◆ Exercise ◆
Retype, exactly as they appear below, the lines between the line holding "cancer stained for" and the line holding "tonsil was stained", both ends included.

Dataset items
---
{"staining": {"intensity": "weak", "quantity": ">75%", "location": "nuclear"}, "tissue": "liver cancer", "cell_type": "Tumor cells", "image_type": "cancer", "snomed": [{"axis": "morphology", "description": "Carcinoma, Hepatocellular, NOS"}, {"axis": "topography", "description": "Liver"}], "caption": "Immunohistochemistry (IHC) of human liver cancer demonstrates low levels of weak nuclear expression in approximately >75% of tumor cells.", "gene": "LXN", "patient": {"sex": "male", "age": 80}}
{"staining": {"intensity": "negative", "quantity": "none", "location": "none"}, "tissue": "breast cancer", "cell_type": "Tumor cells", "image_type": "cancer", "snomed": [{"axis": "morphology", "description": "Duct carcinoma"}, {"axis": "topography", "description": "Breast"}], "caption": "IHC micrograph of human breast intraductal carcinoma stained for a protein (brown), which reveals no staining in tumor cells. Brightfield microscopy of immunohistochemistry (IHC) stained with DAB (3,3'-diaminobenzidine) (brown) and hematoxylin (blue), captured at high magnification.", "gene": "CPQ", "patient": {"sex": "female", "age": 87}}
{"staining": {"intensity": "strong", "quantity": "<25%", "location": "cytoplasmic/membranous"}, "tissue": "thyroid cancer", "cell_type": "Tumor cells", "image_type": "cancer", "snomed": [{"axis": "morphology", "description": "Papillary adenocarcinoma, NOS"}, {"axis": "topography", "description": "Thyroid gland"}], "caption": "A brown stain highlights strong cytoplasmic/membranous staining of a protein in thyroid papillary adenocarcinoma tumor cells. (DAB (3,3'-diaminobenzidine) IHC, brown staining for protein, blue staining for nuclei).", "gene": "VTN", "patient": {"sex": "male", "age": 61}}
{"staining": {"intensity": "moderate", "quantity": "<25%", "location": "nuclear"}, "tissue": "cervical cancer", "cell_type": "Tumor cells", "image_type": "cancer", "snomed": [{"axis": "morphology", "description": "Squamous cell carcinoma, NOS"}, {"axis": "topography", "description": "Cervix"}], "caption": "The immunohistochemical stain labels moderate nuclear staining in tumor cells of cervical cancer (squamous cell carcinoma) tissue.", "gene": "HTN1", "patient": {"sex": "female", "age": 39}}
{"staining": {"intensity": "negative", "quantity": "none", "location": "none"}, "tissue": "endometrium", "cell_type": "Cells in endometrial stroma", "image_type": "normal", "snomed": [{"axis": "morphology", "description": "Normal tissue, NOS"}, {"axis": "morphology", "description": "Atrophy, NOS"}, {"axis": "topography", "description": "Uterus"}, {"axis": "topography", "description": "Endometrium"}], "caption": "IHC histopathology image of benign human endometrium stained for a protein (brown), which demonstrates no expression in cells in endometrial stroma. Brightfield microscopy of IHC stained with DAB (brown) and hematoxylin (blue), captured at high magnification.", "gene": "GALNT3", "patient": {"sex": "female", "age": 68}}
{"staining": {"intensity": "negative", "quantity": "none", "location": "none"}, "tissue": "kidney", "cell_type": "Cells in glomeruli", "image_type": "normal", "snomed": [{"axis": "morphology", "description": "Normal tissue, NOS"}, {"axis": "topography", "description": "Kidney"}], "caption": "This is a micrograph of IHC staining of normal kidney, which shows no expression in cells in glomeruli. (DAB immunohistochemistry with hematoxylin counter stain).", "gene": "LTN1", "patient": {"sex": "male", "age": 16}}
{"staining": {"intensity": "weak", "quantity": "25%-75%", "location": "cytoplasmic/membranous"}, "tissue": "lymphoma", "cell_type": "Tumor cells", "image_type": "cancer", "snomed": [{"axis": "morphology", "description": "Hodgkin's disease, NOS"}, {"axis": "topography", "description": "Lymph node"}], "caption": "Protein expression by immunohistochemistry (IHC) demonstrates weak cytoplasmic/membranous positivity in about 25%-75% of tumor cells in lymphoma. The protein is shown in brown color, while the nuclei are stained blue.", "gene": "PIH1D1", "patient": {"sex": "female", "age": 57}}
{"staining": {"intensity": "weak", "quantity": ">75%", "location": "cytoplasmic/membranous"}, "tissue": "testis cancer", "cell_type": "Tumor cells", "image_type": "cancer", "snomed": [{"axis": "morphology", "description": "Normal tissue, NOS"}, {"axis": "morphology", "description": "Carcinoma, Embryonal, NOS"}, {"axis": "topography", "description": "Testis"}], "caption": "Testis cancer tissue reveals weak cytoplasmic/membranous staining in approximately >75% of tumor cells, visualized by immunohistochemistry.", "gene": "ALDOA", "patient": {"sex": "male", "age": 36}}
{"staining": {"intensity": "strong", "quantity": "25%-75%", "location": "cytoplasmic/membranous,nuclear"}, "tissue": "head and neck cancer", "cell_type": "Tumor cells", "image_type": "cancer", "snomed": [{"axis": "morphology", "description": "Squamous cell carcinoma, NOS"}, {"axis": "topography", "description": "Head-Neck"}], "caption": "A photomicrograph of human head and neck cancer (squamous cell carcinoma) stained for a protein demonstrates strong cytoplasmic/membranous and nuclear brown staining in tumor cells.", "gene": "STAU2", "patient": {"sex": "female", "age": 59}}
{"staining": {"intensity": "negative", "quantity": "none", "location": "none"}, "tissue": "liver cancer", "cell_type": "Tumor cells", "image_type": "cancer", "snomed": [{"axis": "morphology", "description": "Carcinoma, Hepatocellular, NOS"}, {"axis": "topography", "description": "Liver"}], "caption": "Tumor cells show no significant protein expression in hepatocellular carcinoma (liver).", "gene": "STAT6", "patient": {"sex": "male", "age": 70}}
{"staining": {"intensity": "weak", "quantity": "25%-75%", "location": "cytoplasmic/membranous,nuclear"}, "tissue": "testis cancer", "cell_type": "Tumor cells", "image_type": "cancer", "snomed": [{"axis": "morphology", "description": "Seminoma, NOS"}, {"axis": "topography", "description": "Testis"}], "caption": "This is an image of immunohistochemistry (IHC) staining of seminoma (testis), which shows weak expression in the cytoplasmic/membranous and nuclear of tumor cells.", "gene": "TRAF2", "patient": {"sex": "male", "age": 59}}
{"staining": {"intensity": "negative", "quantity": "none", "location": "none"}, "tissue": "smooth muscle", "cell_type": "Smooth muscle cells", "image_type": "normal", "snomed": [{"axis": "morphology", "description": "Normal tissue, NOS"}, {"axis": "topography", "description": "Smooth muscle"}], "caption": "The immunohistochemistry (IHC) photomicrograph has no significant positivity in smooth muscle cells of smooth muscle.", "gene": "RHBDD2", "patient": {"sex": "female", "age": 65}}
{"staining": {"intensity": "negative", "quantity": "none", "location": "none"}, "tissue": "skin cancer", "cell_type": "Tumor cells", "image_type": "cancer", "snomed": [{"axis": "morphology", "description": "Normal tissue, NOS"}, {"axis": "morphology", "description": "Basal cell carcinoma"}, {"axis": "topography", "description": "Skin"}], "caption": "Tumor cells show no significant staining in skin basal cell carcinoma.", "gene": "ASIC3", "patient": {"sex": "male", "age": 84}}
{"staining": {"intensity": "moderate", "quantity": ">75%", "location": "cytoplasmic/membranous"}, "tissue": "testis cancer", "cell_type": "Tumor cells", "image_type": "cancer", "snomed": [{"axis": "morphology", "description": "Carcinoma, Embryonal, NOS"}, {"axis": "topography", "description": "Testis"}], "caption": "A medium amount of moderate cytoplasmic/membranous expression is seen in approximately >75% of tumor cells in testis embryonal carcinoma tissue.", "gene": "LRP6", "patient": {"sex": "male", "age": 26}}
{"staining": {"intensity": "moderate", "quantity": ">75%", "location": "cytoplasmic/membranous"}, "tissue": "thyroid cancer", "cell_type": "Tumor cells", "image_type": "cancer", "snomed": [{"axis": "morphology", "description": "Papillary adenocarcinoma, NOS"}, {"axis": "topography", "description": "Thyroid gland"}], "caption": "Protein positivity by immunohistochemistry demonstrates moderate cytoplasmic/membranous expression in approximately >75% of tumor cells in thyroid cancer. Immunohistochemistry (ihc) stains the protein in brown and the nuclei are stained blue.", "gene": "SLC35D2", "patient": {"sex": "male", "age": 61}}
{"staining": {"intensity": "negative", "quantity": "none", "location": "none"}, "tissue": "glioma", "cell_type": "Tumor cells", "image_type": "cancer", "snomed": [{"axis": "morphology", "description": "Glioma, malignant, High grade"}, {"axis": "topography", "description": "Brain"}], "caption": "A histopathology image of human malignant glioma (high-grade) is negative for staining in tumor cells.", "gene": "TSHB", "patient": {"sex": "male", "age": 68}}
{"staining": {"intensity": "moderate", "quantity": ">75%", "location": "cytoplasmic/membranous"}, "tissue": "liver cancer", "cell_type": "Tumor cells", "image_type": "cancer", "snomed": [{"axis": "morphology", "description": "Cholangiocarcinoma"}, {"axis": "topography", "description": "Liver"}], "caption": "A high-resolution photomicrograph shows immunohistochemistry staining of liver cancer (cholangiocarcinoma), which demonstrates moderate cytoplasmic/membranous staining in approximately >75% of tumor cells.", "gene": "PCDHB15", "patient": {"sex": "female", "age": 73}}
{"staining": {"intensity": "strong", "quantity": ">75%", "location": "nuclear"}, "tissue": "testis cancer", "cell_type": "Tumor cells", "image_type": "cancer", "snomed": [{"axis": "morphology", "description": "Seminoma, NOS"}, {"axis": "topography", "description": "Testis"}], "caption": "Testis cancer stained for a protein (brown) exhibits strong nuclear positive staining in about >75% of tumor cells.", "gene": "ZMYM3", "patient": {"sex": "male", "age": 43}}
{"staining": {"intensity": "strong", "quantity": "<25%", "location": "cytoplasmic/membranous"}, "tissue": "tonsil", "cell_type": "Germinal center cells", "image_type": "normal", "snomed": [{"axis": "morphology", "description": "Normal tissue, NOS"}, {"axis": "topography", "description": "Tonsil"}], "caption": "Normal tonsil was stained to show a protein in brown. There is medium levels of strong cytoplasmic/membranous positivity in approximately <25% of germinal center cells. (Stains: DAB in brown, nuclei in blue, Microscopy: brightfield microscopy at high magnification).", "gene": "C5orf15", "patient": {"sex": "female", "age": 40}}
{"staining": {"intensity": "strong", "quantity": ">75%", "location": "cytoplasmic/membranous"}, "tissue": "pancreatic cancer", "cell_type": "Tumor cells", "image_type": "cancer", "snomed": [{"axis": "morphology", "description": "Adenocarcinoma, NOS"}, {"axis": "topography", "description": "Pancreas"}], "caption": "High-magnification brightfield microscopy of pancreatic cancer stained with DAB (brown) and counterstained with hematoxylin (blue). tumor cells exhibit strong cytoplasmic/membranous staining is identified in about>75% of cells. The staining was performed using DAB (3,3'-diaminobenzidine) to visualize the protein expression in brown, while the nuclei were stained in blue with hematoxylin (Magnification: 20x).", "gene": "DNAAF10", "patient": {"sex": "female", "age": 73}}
---
◆ Your solution ◆
{"staining": {"intensity": "strong", "quantity": ">75%", "location": "nuclear"}, "tissue": "testis cancer", "cell_type": "Tumor cells", "image_type": "cancer", "snomed": [{"axis": "morphology", "description": "Seminoma, NOS"}, {"axis": "topography", "description": "Testis"}], "caption": "Testis cancer stained for a protein (brown) exhibits strong nuclear positive staining in about >75% of tumor cells.", "gene": "ZMYM3", "patient": {"sex": "male", "age": 43}}
{"staining": {"intensity": "strong", "quantity": "<25%", "location": "cytoplasmic/membranous"}, "tissue": "tonsil", "cell_type": "Germinal center cells", "image_type": "normal", "snomed": [{"axis": "morphology", "description": "Normal tissue, NOS"}, {"axis": "topography", "description": "Tonsil"}], "caption": "Normal tonsil was stained to show a protein in brown. There is medium levels of strong cytoplasmic/membranous positivity in approximately <25% of germinal center cells. (Stains: DAB in brown, nuclei in blue, Microscopy: brightfield microscopy at high magnification).", "gene": "C5orf15", "patient": {"sex": "female", "age": 40}}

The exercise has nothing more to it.